JSON Lines Streaming
Vovk.ts includes first‑class support for the JSON Lines format, a convenient way to implement “one request—many responses.” It’s perfect for LLM completions and opens up new possibilities for experiments, such as progressive responses and polling. JSON Lines is another output type that uses the iteration validation field and produces the application/jsonl content type if the client sends an Accept: application/jsonl header. If the Accept header doesn’t include application/jsonl, the output is returned as text/plain so it’s viewable when the endpoint URL is opened directly in a browser.
Because the response size is not known in advance, JSON Lines responses cannot be compressed with Gzip, Brotli, or other algorithms. Keep this in mind for large responses.
import { z } from 'zod';
import { prefix, post, type VovkIteration } from 'vovk';
import { withZod } from 'vovk-zod';
@prefix('stream')
export default class StreamController {
@post('completions')
static getJSONLines = withZod({
// ...
iteration: z.object({
message: z.string(),
}),
async handle() {
const tokens: VovkIteration<typeof StreamController.getJSONLines>[] = [
{ message: 'Hello,' },
{ message: ' World' },
{ message: ' from' },
{ message: ' Stream' },
{ message: '!' },
];
for (const token of tokens) {
await new Promise((resolve) => setTimeout(resolve, 300));
yield token;
}
},
});
}When used with a service, the iterable can be delegated using the yield* syntax:
import { prefix, post, type VovkIteration } from 'vovk';
import StreamService from './StreamService';
@prefix('stream')
export default class StreamController {
@post('completions')
static getJSONLines = withZod({
// ...
iteration: z.object({
message: z.string(),
}),
async *handle() {
yield* StreamService.getJSONLines();
},
});
}import type { VovkIteration } from 'vovk';
import type { StreamController } from './StreamController';
export default class StreamService {
static async *getJSONLines() {
const tokens: VovkIteration<typeof StreamController.getJSONLines>[] = [
{ message: 'Hello,' },
{ message: ' World' },
{ message: ' from' },
{ message: ' Stream' },
{ message: '!' },
];
for (const token of tokens) {
await new Promise((resolve) => setTimeout(resolve, 300));
yield token;
}
}
}On the client side, the JSON Lines output can be consumed using disposable async iterators , allowing you to process each line as it arrives:
import { StreamRPC } from 'vovk-client';
using stream = await StreamRPC.getJSONLines();
for await (const { message } of stream) {
console.log('Received message:', message);
}The iterable (represented as stream above), besides Symbol.asyncIterator, Symbol.dispose, and Symbol.asyncDispose, also provides:
status: The HTTP response status (e.g., 200 for OK, 404 for Not Found).asPromise: A promise that resolves with an array of all emitted values when the stream completes.onIterate: Registers a callback for each iteration.abortController: AnAbortControllerinstance to abort the stream.

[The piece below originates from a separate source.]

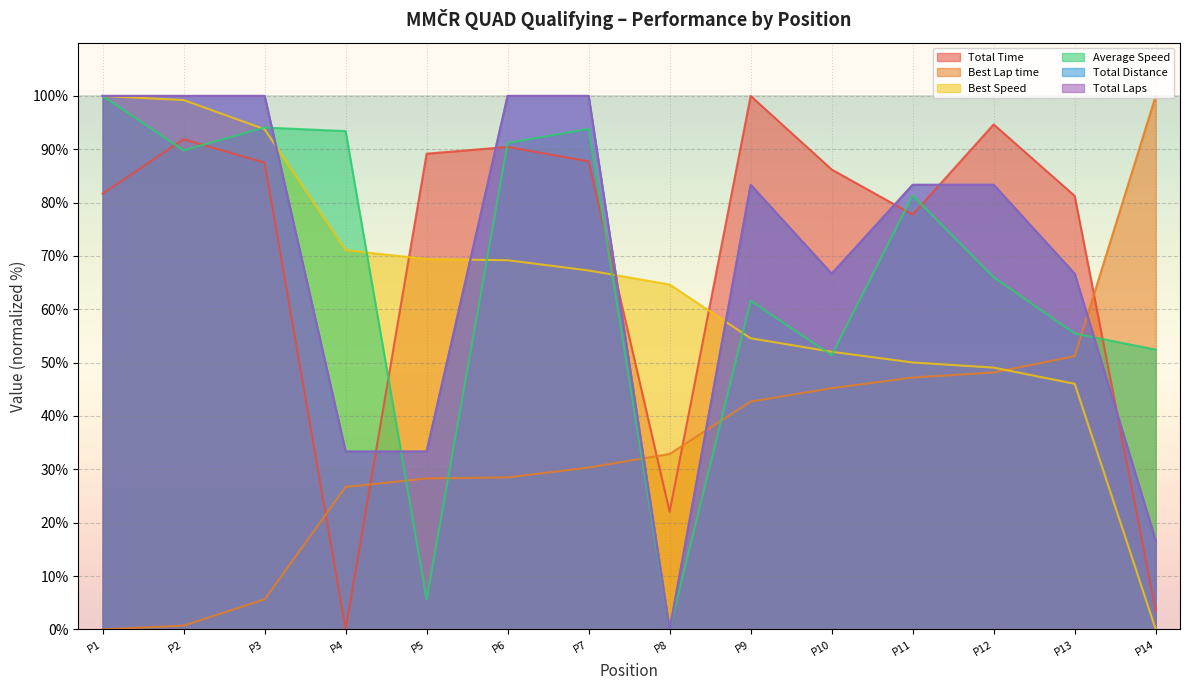

True or false: Total Time has a value of 100.0 at P9.

True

When the stream is closed withabortController.abort(), it throws anAbortError.
The using statement ensures the stream is aborted with stream.abortController.abort('Stream disposed') when it goes out of scope.
console.log('Response status:', stream.status);
stream.onIterate((item) => {
console.log('Iterated item:', item);
});
if(someCondition) {
stream.abortController.abort();
}
console.log('All messages:', await stream.asPromise());JSONLinesResponse Class
If generators aren’t suitable for JSON streaming in a particular case, use the JSONLinesResponse class, which inherits from Response and uses TransformStream#readable as the response body. This lower‑level API is used internally to implement the generator logic described above.
A service method in this case is implemented as a regular function that accepts a JSONLinesResponse instance as a pointer to send messages manually.
Here’s what the streaming service might look like:
import type { JSONLinesResponse } from 'vovk';
export type Token = { message: string };
export default class StreamService {
static async streamTokens(resp: JSONLinesResponse<Token>) {
const tokens: Token[] = [{ message: 'Hello,' }, { message: ' World' }, { message: '!' }];
for (const token of tokens) {
await new Promise((resolve) => setTimeout(resolve, 300));
resp.send(token);
}
resp.close();
}
}As you can see, tokens are sent with JSONLinesResponse#send, and when the stream completes, close it with JSONLinesResponse#close.
The controller class returns an instance of JSONLinesResponse, and the streaming is performed in a floating Promise above the return statement.
import { prefix, get, JSONLinesResponse, type VovkRequest } from 'vovk';
import StreamService, { type Token } from './StreamService';
@prefix('stream')
export default class StreamController {
@get('tokens')
static async streamTokens(req: Request) {
const resp = new JSONLinesResponse<Token>(req);
void StreamService.streamTokens(resp);
return resp;
}
}The JSONLinesResponse class also provides a throw method that safely closes the stream and causes the client to rethrow the received error.